Le film a été produit par Philippe Jabre, producteur exécutif avec Bechara Mouzannar, et co-produit par Ginger Beirut Productions (Lara Karam Checkerdjian et Abla Khoury) et studio Humbaba, et distribué par Front Row (Dubai). Il a aussi bénéficié du soutien de Nadine Labaki et Khaled Mouzanar. Les réalisateurs, Lucien Bourjeily, Bane Fakih, Wissam Charaf et Areej Mahmoud ont pensé et écrit leurs scénarios sous la supervision de Bechara Mouzannar qui a joué le rôle de curateur du projet. Réalisé en des temps décalés tout au long des quatre années qui ont suivi le déclenchement de la révolution d’octobre 2019, le film a suivi lui aussi un parcours semé d’embûches, en passant par des difficultés de tournage et de montage, pour finalement être montré une première fois au festival international de Gouna, en novembre 2024 où il a reçu le prix de l’audience. Il a également fait partie du Festival du Cinéma Arabe à Dubai, et sera montré le 7 février à l’Institut du Monde Arabe à Paris, et prochainement au Liban.

 

THE GROUP


La première voix qu’on entend dans le film, est celle du groupe. Lucien Bourjeily avec The group introduit sa caméra au sein d’une cellule de crise rassemblant des jeunes chez l’un d’entre eux pour organiser une mission. Nous sommes en 2020 quelques temps après la révolution. Ce retour sur ce moment euphorique, comme si on y était a de quoi mettre le doigt sur la blessure des espoirs déçus. Alors qu’en bas la rue gronde, la scène est tournée en huis clos en un seul et unique plan séquence dans un souci de réalisme extrême si bien qu’on a l’impression d’y être.


MOTHERLAND

Autre scène d’intérieur, autre décor, le film suivant, MOTHERLAND de Bane Fakhi nous transpose dans une famille chiite de la banlieue sud où s’affrontent 3 sœurs, les talentueuses Manal Issa, Petra Serhal et Yara Abou Haidar avec une mère autoritaire jouée par Hanane Hajj Ali , conservatrice. C’est une autre forme de révolte. Celle des femmes tenues par un patriarcat en coulisse. Scène de cuisine sur fond sonore de travaux de réparation menés en contre champ. Le film contenu dans une tension latente, cherche à colmater les choses alors qu’elles finissent par voler en éclat au fur et mesure que la tension monte et que les digues explosent. Une scène tournée deux ans avant Les graines du figuier sauvage de Mohammad Rasoulof, mais qui en fait étrangement l’écho avec une mère qui se fait la garante de l’établissement patriarcal.

 

Alors que ces deux premiers films jouent sur un hyper réalisme et que les voix discordantes des jeunes dans le premier et des femmes dans le second remplissent la toile sonore pendant que l’action bat son plein, le calme vient s’installer dans les deux films suivants, comme si on passait de l’autre côté du miroir, là où se logent les rêves absurdes et les manifestations métaphysiques. Ils opèrent un glissement vers une forme de surréalisme qui traite l’absurde et questionne notre raison d’être.

 
DON'T PANIC

Wissam Charaf avec Don’t Panic joue avec l’absurde de situation en confrontant deux personnages sur un banc public, un ancien coach de vie devenu totalement impuissant et dépressif avec la crise monétaire et son ancien patient qui se propose de devenir coach de la mort. C’est la crise économique et la dévaluation de la livre libanais qui confèrent la toute-puissance masculine à ceux à qui profite la crise, comme ce personnage de changeur, un nabot qui rentre à la pharmacie réclamer des capotes XXL.

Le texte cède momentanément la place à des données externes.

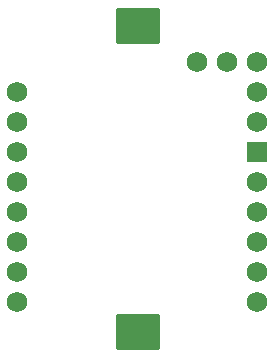
<source format=gbr>
%TF.GenerationSoftware,KiCad,Pcbnew,9.0.6*%
%TF.CreationDate,2025-11-18T16:50:13-05:00*%
%TF.ProjectId,Rev. 3,5265762e-2033-42e6-9b69-6361645f7063,rev?*%
%TF.SameCoordinates,Original*%
%TF.FileFunction,Soldermask,Bot*%
%TF.FilePolarity,Negative*%
%FSLAX46Y46*%
G04 Gerber Fmt 4.6, Leading zero omitted, Abs format (unit mm)*
G04 Created by KiCad (PCBNEW 9.0.6) date 2025-11-18 16:50:13*
%MOMM*%
%LPD*%
G01*
G04 APERTURE LIST*
G04 Aperture macros list*
%AMRoundRect*
0 Rectangle with rounded corners*
0 $1 Rounding radius*
0 $2 $3 $4 $5 $6 $7 $8 $9 X,Y pos of 4 corners*
0 Add a 4 corners polygon primitive as box body*
4,1,4,$2,$3,$4,$5,$6,$7,$8,$9,$2,$3,0*
0 Add four circle primitives for the rounded corners*
1,1,$1+$1,$2,$3*
1,1,$1+$1,$4,$5*
1,1,$1+$1,$6,$7*
1,1,$1+$1,$8,$9*
0 Add four rect primitives between the rounded corners*
20,1,$1+$1,$2,$3,$4,$5,0*
20,1,$1+$1,$4,$5,$6,$7,0*
20,1,$1+$1,$6,$7,$8,$9,0*
20,1,$1+$1,$8,$9,$2,$3,0*%
G04 Aperture macros list end*
%ADD10C,1.727200*%
%ADD11R,1.727200X1.727200*%
%ADD12RoundRect,0.102000X-1.755000X1.410000X-1.755000X-1.410000X1.755000X-1.410000X1.755000X1.410000X0*%
G04 APERTURE END LIST*
D10*
%TO.C,U2*%
X208894267Y-77971767D03*
X208894267Y-80511767D03*
X208894267Y-83051767D03*
X208894267Y-85591767D03*
X208894267Y-88131767D03*
X208894267Y-90671767D03*
X208894267Y-93211767D03*
X208894267Y-95751767D03*
X229214267Y-95751767D03*
X229214267Y-93211767D03*
X229214267Y-90671767D03*
X229214267Y-88131767D03*
X229214267Y-85591767D03*
D11*
X229214267Y-83051767D03*
D10*
X229214267Y-80511767D03*
X229214267Y-77971767D03*
X229214267Y-75431767D03*
X226674267Y-75431767D03*
X224134267Y-75431767D03*
%TD*%
D12*
%TO.C,BT1*%
X219167767Y-98227767D03*
X219167767Y-72367767D03*
%TD*%
M02*

</source>
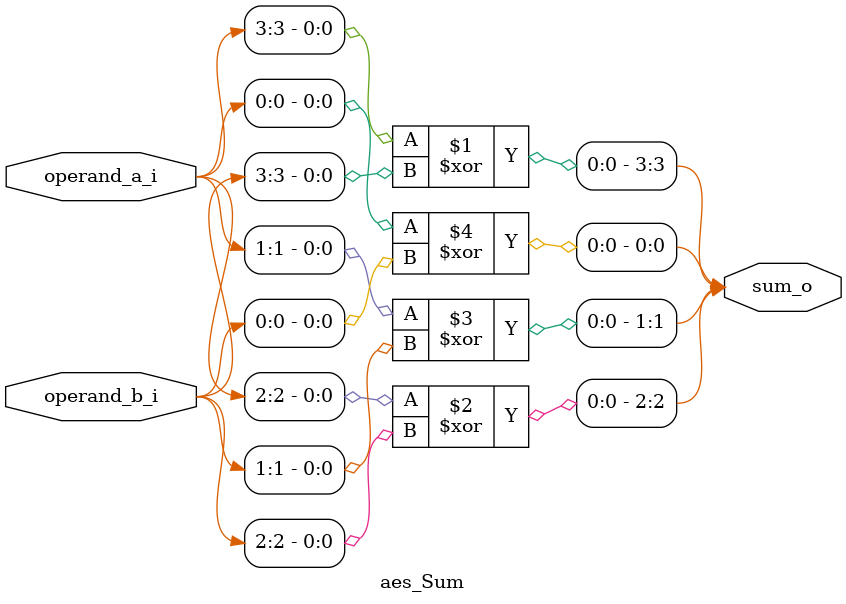
<source format=sv>
`timescale 1ns/1ps
module aes_Sum
	(
	//input data
	input logic [3:0] operand_a_i,
	input logic [3:0] operand_b_i,

	//output data
	output logic [3:0] sum_o
	);

	assign sum_o[3] = operand_a_i[3] ^ operand_b_i[3];
	assign sum_o[2] = operand_a_i[2] ^ operand_b_i[2];
	assign sum_o[1] = operand_a_i[1] ^ operand_b_i[1];
	assign sum_o[0] = operand_a_i[0] ^ operand_b_i[0];
	//assign sum_o = operand_a_i + operand_b_i;

endmodule 
</source>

Et que va t-il se passer ensuite quand un petit bout de ciel va se détacher pour nous tomber dessus ? C’est Areej Mahmoud avec A Piece of heaven qui clôture le film avec son court métrage qui pousse encore plus loin les limites de notre compréhension dans une fable toute en poésie. Chaker Bou Abdalla, y joue son propre rôle de comédien de Stand Up et devient malgré lui l’instigateur d’une prédiction qui se réalise. Une météorite va nous tomber sur la tête. La ville qui se vide, les rues qui prennent la dimension de la solitude, nous transposent dans une troisième dimension aux confins de la fin du monde. Les libanais qui ont appris à danser sur les décombres et à cueillir leur sort comme un destin dont ils ne sont pas le maître, voilà qui est dit et tout qui reste à faire, et c’est la preuve que seul le cinéma a le pouvoir de changer les choses et la fiction, celui de nous sauver.